Implemented: `docs/source-adapter-contract.md` defines the
`markitect_tool.source_adapters` entry point group, accepted entry point object
shapes, descriptor mapping to `ExtensionDescriptor`, duplicate handling, and
dependency diagnostics. `examples/source-adapters/fake-adapter-pyproject.toml`
provides the fake entry point fixture.
## P19.5 - Pin CLI/API output envelopes and exit behavior
```task
id: MKTT-WP-0019-T005
status: done
priority: medium
state_hub_task_id: "b57a2fd1-e528-4481-b11b-12b15979a85f"
```
Specify the public source commands and library functions:
- `mkt source adapters`
- `mkt source inspect <path>`
- `mkt source normalize <path> --format markdown`
- JSON output for adapters, inspection, normalization, and diagnostics
- Markdown output for normalized document content
- adapter selection and explicit adapter override options
- exit behavior for unsupported, malformed, or dependency-missing inputs
- public API names that should be exported from `markitect_tool`
Output: CLI/API contract note and expected-output fixtures.
Implemented: `docs/source-adapter-contract.md` pins the `mkt source` command
surface, formats, options, exit behavior, and public API export names.

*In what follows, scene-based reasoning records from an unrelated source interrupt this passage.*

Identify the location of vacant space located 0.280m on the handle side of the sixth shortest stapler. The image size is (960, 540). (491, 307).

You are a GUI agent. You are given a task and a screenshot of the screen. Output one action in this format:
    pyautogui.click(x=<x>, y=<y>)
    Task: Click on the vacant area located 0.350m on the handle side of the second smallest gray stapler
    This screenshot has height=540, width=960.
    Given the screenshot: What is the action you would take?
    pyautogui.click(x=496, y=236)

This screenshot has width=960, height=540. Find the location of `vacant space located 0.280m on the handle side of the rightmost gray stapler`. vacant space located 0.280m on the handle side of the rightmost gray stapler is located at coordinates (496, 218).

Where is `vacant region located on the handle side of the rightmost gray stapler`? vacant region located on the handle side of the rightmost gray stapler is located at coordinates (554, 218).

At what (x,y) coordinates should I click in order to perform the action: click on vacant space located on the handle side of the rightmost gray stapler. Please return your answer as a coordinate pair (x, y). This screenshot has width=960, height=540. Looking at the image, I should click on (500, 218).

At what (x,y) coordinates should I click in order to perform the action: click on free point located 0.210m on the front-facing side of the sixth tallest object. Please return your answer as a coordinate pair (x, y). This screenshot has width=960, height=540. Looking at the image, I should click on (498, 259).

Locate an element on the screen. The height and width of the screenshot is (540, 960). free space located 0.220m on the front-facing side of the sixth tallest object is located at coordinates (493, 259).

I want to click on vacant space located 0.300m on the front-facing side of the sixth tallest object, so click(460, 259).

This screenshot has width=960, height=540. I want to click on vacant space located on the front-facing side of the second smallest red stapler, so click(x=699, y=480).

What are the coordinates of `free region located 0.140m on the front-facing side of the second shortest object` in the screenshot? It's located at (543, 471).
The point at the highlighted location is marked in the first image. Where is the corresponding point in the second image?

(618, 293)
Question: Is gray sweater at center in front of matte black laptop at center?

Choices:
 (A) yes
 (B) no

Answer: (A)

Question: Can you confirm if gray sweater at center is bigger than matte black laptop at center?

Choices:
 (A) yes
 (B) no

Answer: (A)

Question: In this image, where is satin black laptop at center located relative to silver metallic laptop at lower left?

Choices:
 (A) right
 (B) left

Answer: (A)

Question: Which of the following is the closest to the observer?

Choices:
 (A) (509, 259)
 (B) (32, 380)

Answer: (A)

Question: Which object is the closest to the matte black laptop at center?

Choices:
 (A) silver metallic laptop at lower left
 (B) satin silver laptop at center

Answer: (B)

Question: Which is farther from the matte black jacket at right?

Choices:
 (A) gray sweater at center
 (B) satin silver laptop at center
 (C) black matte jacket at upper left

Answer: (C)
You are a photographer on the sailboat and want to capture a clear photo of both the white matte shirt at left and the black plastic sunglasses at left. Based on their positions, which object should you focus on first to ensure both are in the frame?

`examples/source-adapters/adapter-list.json` and
`examples/source-adapters/inspect-result.json` provide expected-output
fixtures.
## P19.6 - Prepare contract-test and markitect-filter handoff criteria
```task
id: MKTT-WP-0019-T006
status: done
priority: high
state_hub_task_id: "a7cb10fd-e1bd-4aee-81af-c93f09496ff8"
```
Define the contract tests that `MKTT-WP-0018` must implement:
- fake in-tree adapter for core behavior
- fake external adapter package or monkeypatched entry point for discovery
- serialization round trips for normalized model fixtures
- unsupported-format and missing-dependency diagnostics
- CLI JSON and Markdown output fixtures
- reusable adapter conformance expectations for `markitect-filter`
Also seed the `markitect-filter` handoff:
- expected package entry point declaration
- first EPUB3 adapter descriptor shape
- minimal fixture expectations for EPUB3 spine/nav/body extraction
- follow-up workplan seed for `markitect-filter` implementation
Output: contract-test checklist and handoff note.
Implemented: `docs/source-adapter-contract.md` includes the WP0018 contract
test checklist and the first `markitect-filter` EPUB3 handoff descriptor,
fixture expectations, and extraction responsibilities.
## Acceptance
- `MKTT-WP-0018` has no unresolved v1 contract ambiguity around model fields,
read protocol shape, entry point discovery, CLI/API output, or fake adapter
tests.
- v1 is explicitly read-only; write/export support is deferred to a later
workplan.
- External adapter discovery has a named entry point group and descriptor
object contract.
- `markitect-filter` has enough handoff detail to implement EPUB3 without
importing implementation decisions from `infospace-bench`.
- The existing `MKTT-WP-0018` workplan is updated to depend on this refinement
pass and to reference the pinned decisions rather than reopening them.